Sujet : Re: It is not just Physics that Should be Hard in Hard SF
De : g (at) *nospam* crcomp.net (Don)
Groupes : rec.arts.sf.writtenDate : 22. Oct 2024, 03:09:43
Autres entêtes
Organisation : A noiseless patient Spider
Message-ID : <20241021c@crcomp.net>
References : 1 2 3 4 5 6
Scott Dorsey wrote:
Don wrote:
Allow me to atone. Replace "Francophilia" with "Frenchness." As in
Poirot's clear and logical mind demonstrates his Frenchness. Regard
Poirot's Francophilia a regretable mistake made in haste to appease
the almighty alliteration.
>
But he isn't French. He's one of those deepfrying sorts.
Agreed. He isn't French. He doesn't want to be French. Yet he cogitates
with a French mindset. From a neologistical perspective, is
"Francophrenic" fit for purpose in this case?
Addendum:
In retrospect, rigorous ratiocination requires recognition of two types
of thought: verbal and visual. Is French art intrinsically recognizable
as such?
Humans rely on at least two modes of thought: verbal (inner
speech) and visual (imagery). Are these modes independent,
or does engaging in one entail engaging in the other?
<
https://pmc.ncbi.nlm.nih.gov/articles/PMC5448978/>
The power of picturing thoughts
Visual images often intrude on verbal thinking, study says,
suggesting that pondering with images may be hardwired
<
https://news.harvard.edu/gazette/story/2017/05/visual-images-often-intrude-on-verbal-thinking-study-says/>
ObSF (first posted in 2020):
Beware the Hieronymus Bosch
"Be careful what you wish for, lest it come true!"
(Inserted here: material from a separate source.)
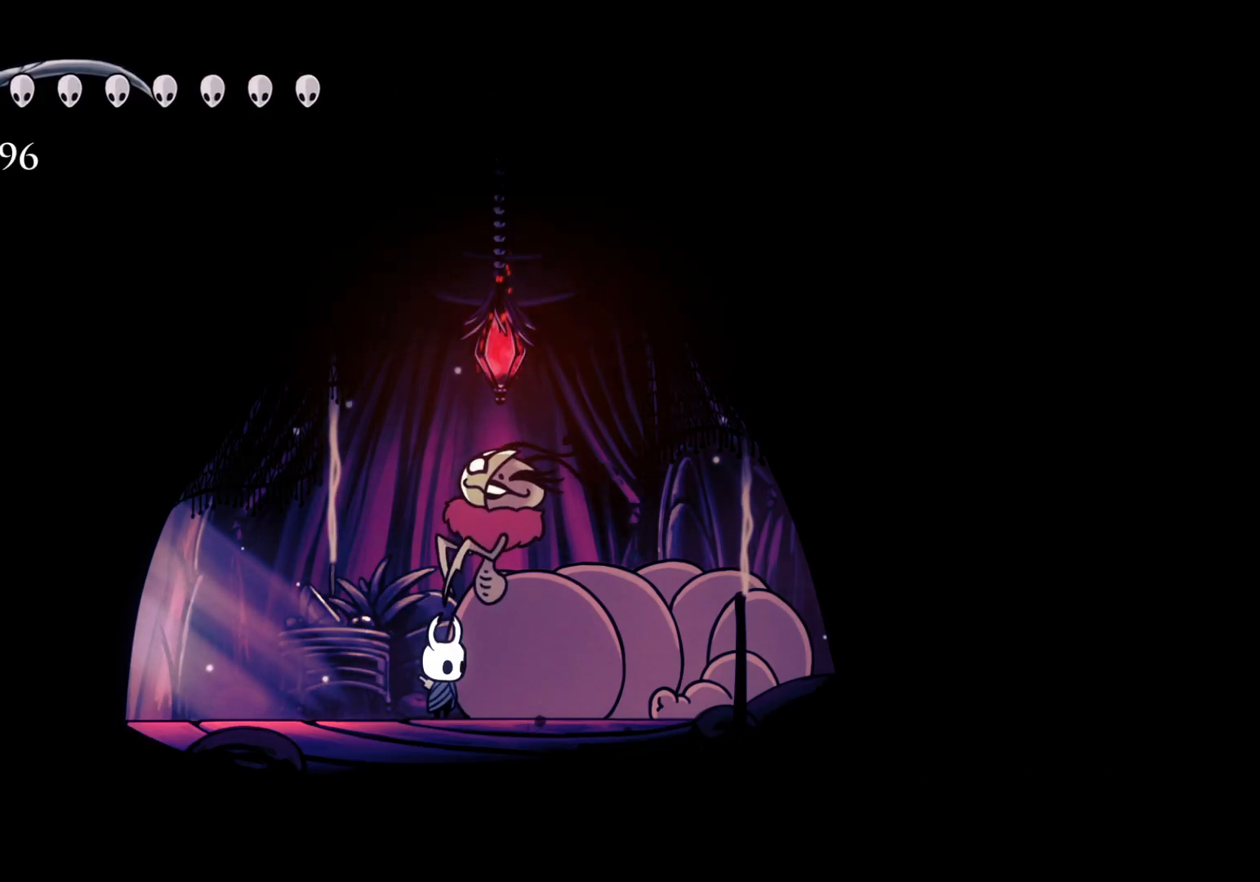
{"keys": ["s"], "mouse": [], "events": [[217, "s", "down"]]}
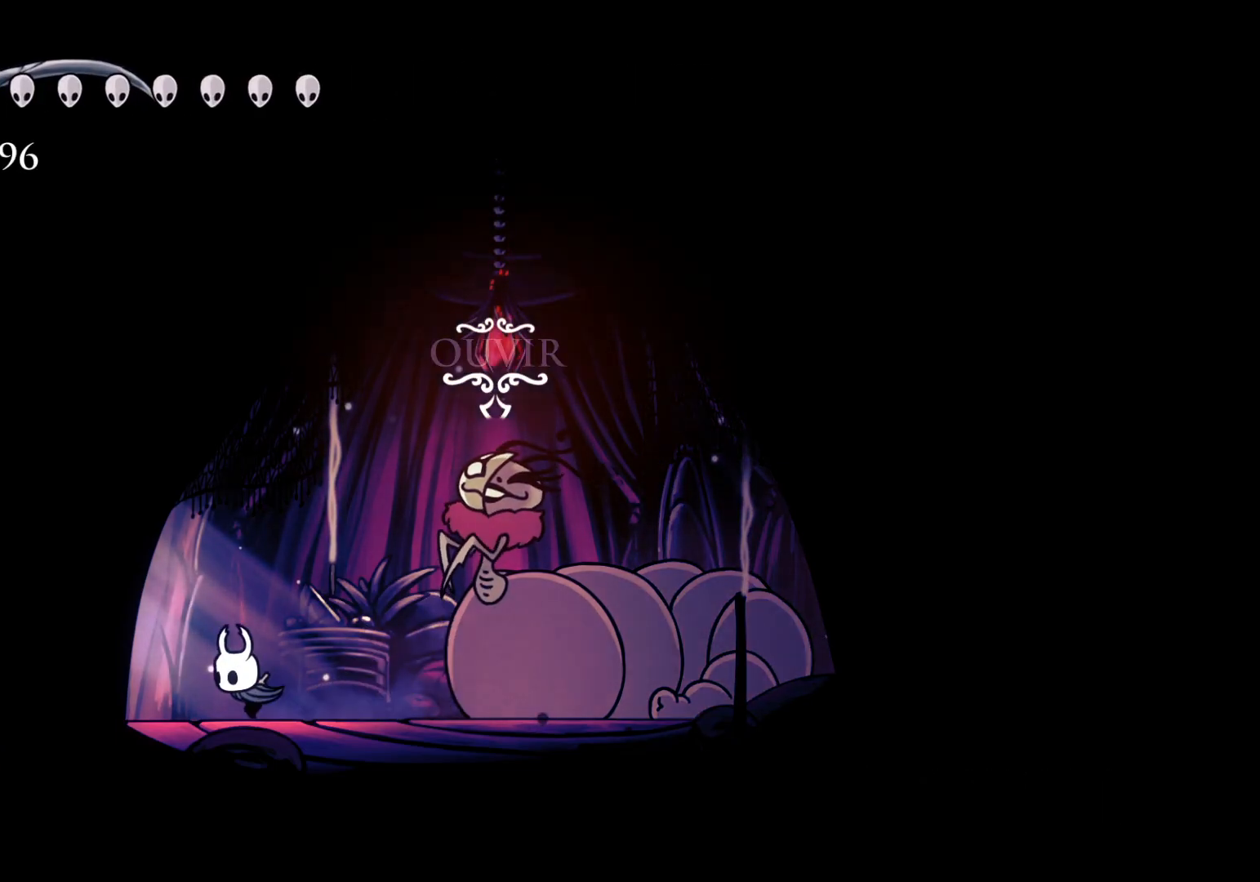
{"keys": ["s"], "mouse": [], "events": [[150, "s", "up"], [483, "s", "down"]]}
"Be careful what you think, because your thoughts run your life."
"To sleep, perchance to Dream; aye, there's the rub,
For in that sleep of death, what dreams may come,"
Suppose God delivers the afterlife you crave. For instance, if you don't
believe in an afterlife, then your afterlife is nihility itself. You get
nonexistence because you want it.
An afterlife qualifies as posthuman on a most personal level. All of
which brings us to BABYLON SISTERS AND OTHER POSTHUMANS (di filippo).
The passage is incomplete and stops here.